Clearly the right to have a jury impaneled to consider a recommendation of mercy can be waived. Before a right can be knowingly and intelligently waived, however, the defendant first must be informed of it. Petitioner should have been informed that, after the judge accepted his guilty plea, he had the right to have a jury impaneled to determine whether or not mercy should be recommended. See State v. Lambert, 266 S.C. 574, 225 S.E.2d 340 (1976). He then could have exercised this right or knowingly and intelligently waived it.

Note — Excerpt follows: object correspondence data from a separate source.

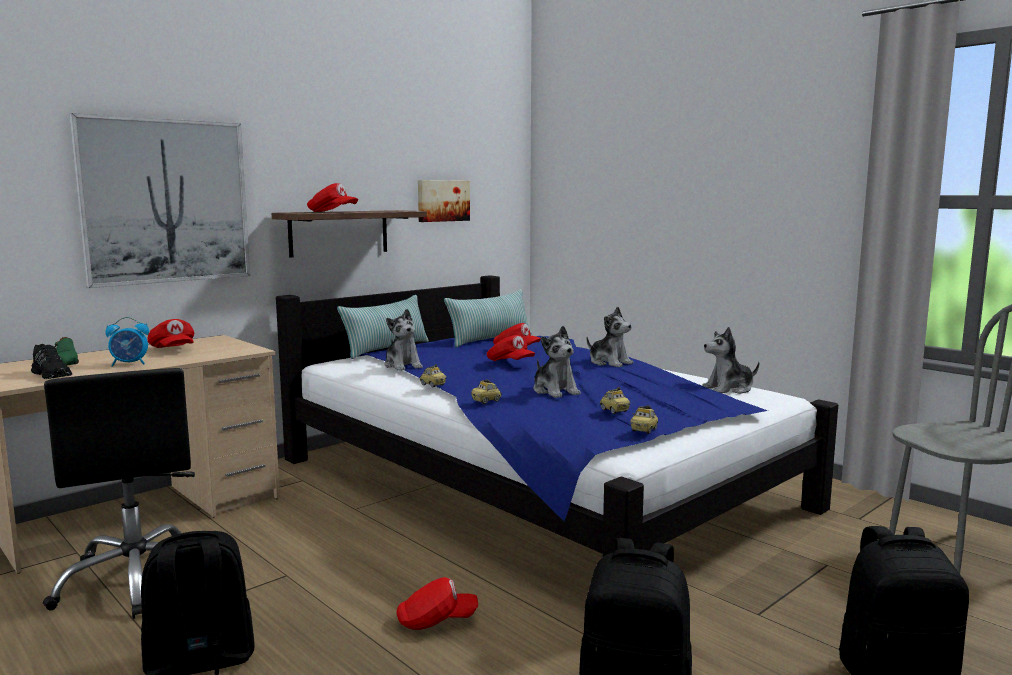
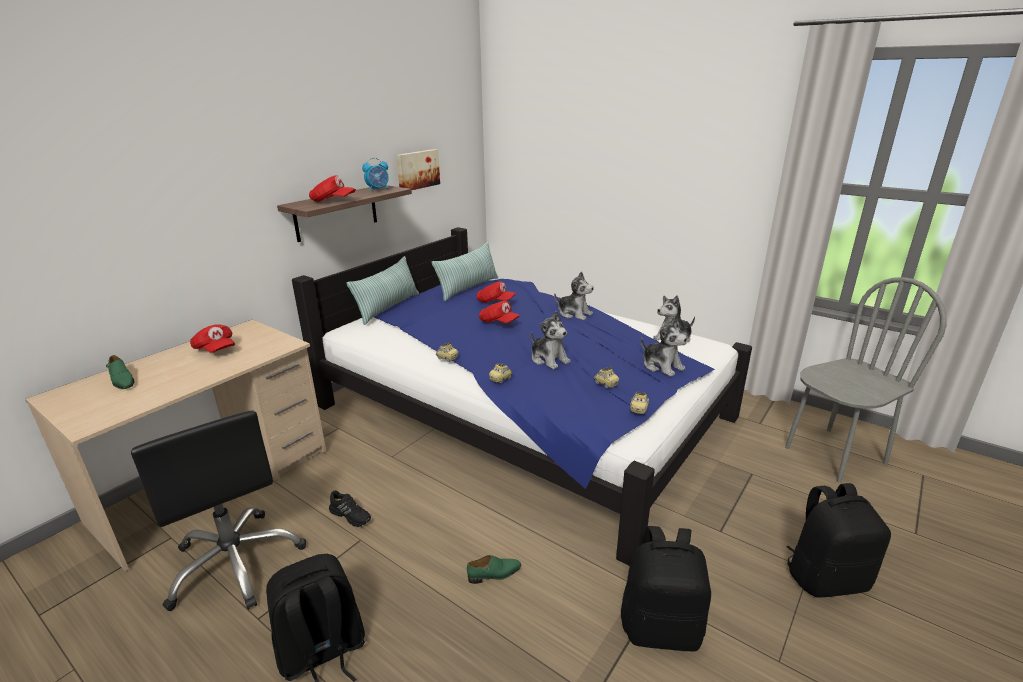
camera: 10 degrees left, 15 degrees up
(52, 374) = (116, 404): black shoe -> black shoe (351, 515)
(130, 364) = (185, 379): alarm clock -> alarm clock (378, 190)
(165, 201) = (180, 212): picture -> none
(403, 365) = (411, 331): plush toy -> plush toy (662, 366)
(436, 621) = (494, 574): red cap -> green shoe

Petitioner's attorney never requested that a jury be impaneled. At the post-conviction hearing, petitioner testified that he was never informed that he could have a jury impaneled to consider a recommendation of mercy, nor that a recommendation of mercy could result in a lesser sentence. His attorney testified that he did not request the impaneling of a jury because he did not believe that petitioner was entitled to have this done.
The test for effective assistance of counsel is whether the representation was within the range of competence demanded of attorneys in criminal cases. Marzullo v. Maryland, 561 F.2d 540 (4th Cir. 1977); see Hyman v. State, 278 S.C. 501, 299 S.E.2d 330 (1983). The standard is whether counsel's assistance was reasonably effective considering all of the circumstances, viewed as of the time of counsel's conduct. Strickland v. Washington, 466 U.S. 668, 104 S.Ct. 2052, 80 L.Ed.2d 674 (1984).
Under the facts and circumstances of the present case, counsel's failure to inform his client of his right to request the impaneling of a jury constitutes ineffective assistance. Accordingly, the order denying post-conviction relief is reversed and the burglary sentence is vacated. The case is remanded so that petitioner can be sentenced on the burglary conviction after being fully informed of his right to have a jury impaneled to consider a recommendation of mercy.
Reversed and remanded.
NESS, C.J., and GREGORY, CHANDLER and FINNEY, JJ., concur.